No estaba cansado, pero me retiré pronto. En mi habitación apenas quedaba nada, sólo un viejo póster de La guerra de las galaxias clavado en la pared y un certificado de hacía dos años que decía que yo había participado en la Liga Infantil. Hasta la ropa que no nos llevábamos, que era la mayor parte, había sido metida en cajas y depositada junto al contenedor del Centro de Beneficencia. Mi madre decía que no quería extraños manoseando nuestras cosas cuando nos hubiéramos ido. Mejor regalarlo todo y que nadie supiera de dónde venía.
Intenté leer, pero no lo conseguí. Pensaba en Eleanor, en sus piernitas morenas, arrodillada sobre mí, en sus afiladas costillas, en sus huesudos codos clavados en mi pecho. Intenté sustituirla mentalmente por otras imágenes: Olivia Newton-John, o la chica de The dukes from Hazzard, o Jill, de Los ángeles de Charlie, y hasta la hermana de Días felices. Chicas amistosas todas ellas, pero yo no podía dejar de ver el rostro de Eleanor ni de oír el sonido de su voz.
He conseguido que tengas una erección.
Patético. Pringado. Idiota.
Algo después, oí el sonido que hacían mi madre y Frank al subir las escaleras. Otras noches, les había oído susurrar, y a veces, reírse por lo bajinis. Ella se cepillaba el pelo, o él se lo cepillaba a ella. Luego venía la ducha. Agua. No podía oírlo, pero me imaginaba unas manos que recorrían la piel, y una vez escuché el ruido de una palmada, seguido de más risas.
Déjalo ya.
Si sabes que te gusta.
Sí.
Esa noche, no me llegó ningún sonido de su dormitorio. Les oí meterse en la cama, el crujido de los muelles cuando los cuerpos rozaron el colchón. Y luego nada. Ni cabezal ni gemidos ni grititos de pájaro.

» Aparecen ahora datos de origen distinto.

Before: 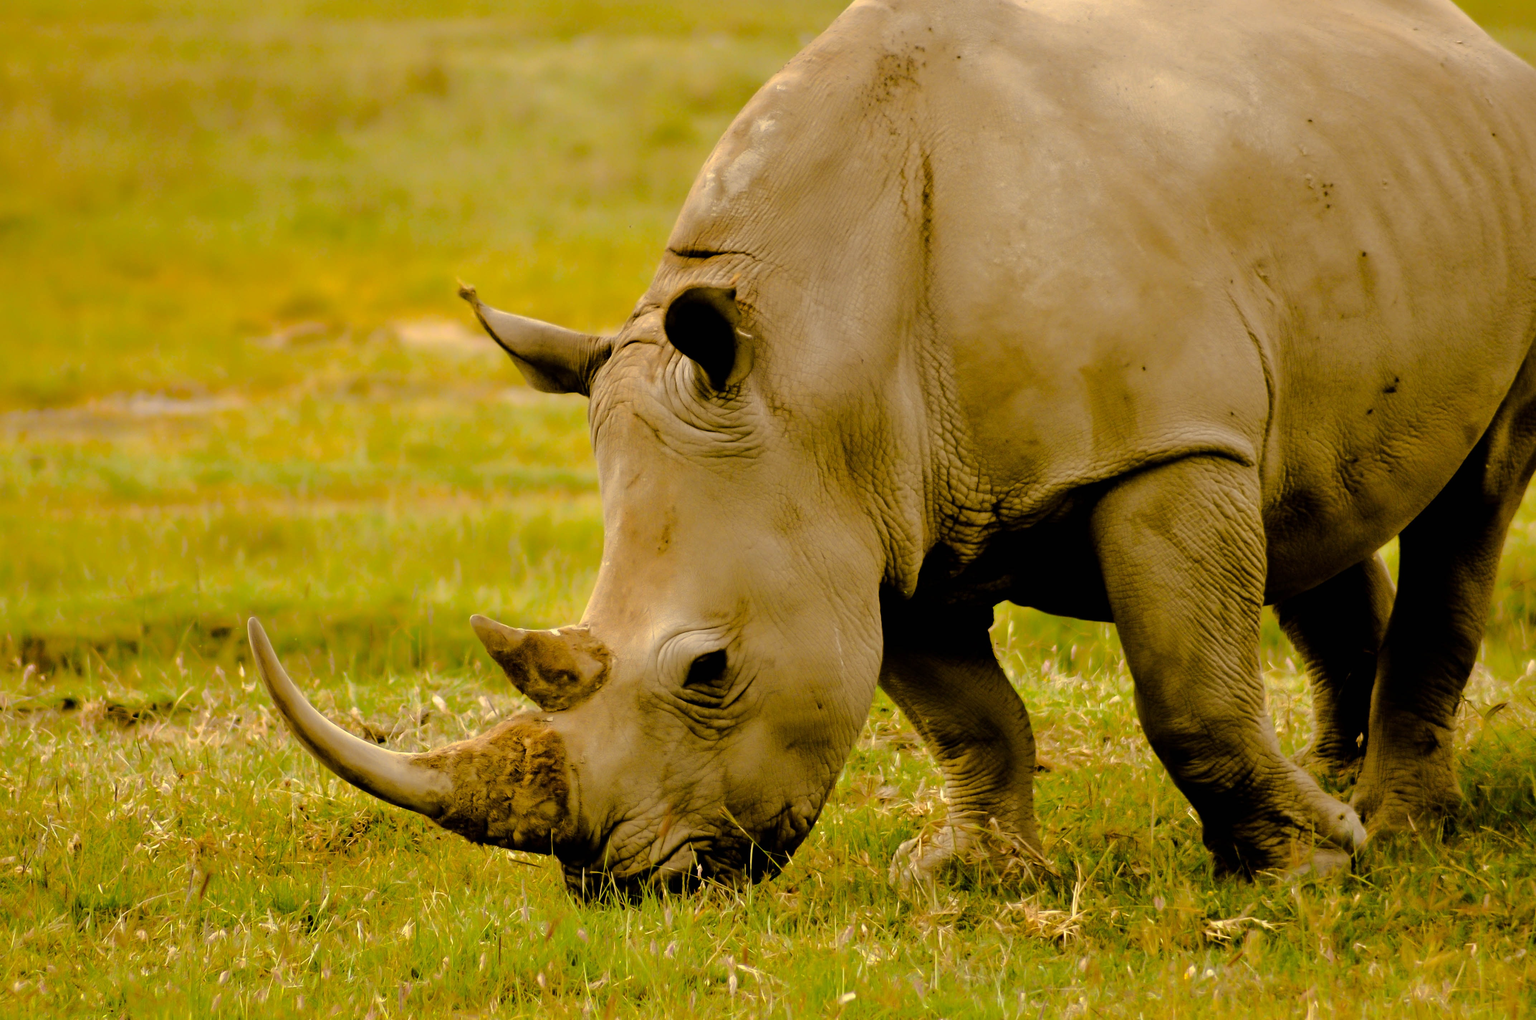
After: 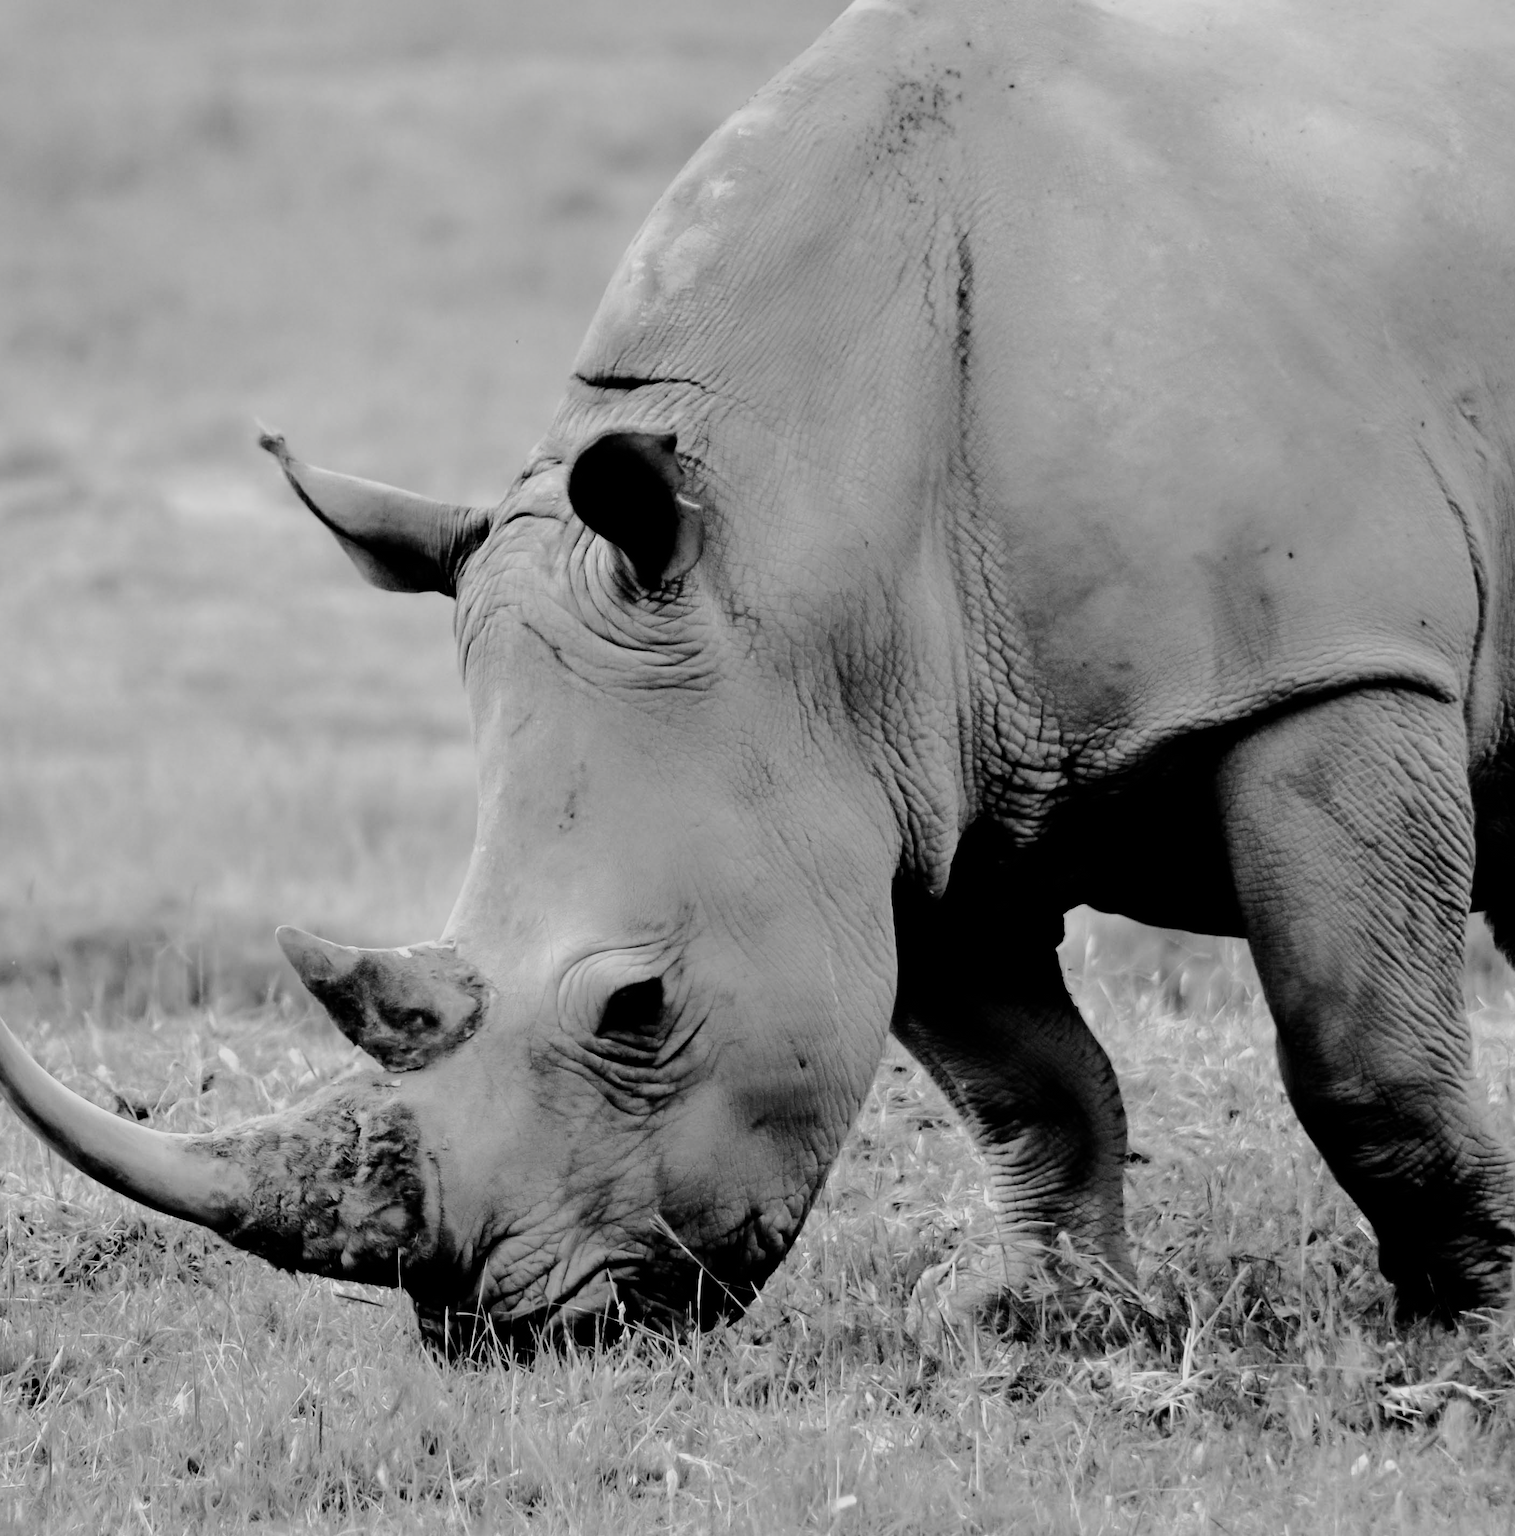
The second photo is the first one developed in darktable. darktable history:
filmic rgb: black relative exposure -5.06 EV, white relative exposure 3.49 EV, hardness 3.18, contrast 1.386, highlights saturation mix -49.85%, color science v5 (2021), contrast in shadows safe, contrast in highlights safe
velvia: on, module defaults
crop and rotate: left 18.68%, right 15.787%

Me quedé ahí tumbado, esperando oír los murmullos del amor a través de la pared, pero no sucedió nada. Contuve la respiración, pero todo lo que oí fue el latido de mi propio corazón. Echaba de menos el sonido de sus voces.
Adele. Adele. Adele.
Frank. Frank.
Adele.
La ventana estaba abierta, pero ya se habían acabado las barbacoas del fin de semana y las fiestas vecinales. No había partido; seguro que habían eliminado a los Red Sox. En la calle, de un extremo a otro, no había ni una sola casa con la luz encendida. No había más luz que el azul fluorescente del insecticida Edwards ni más sonido que el tenue chispazo de un mosquito al estrellarse contra la red.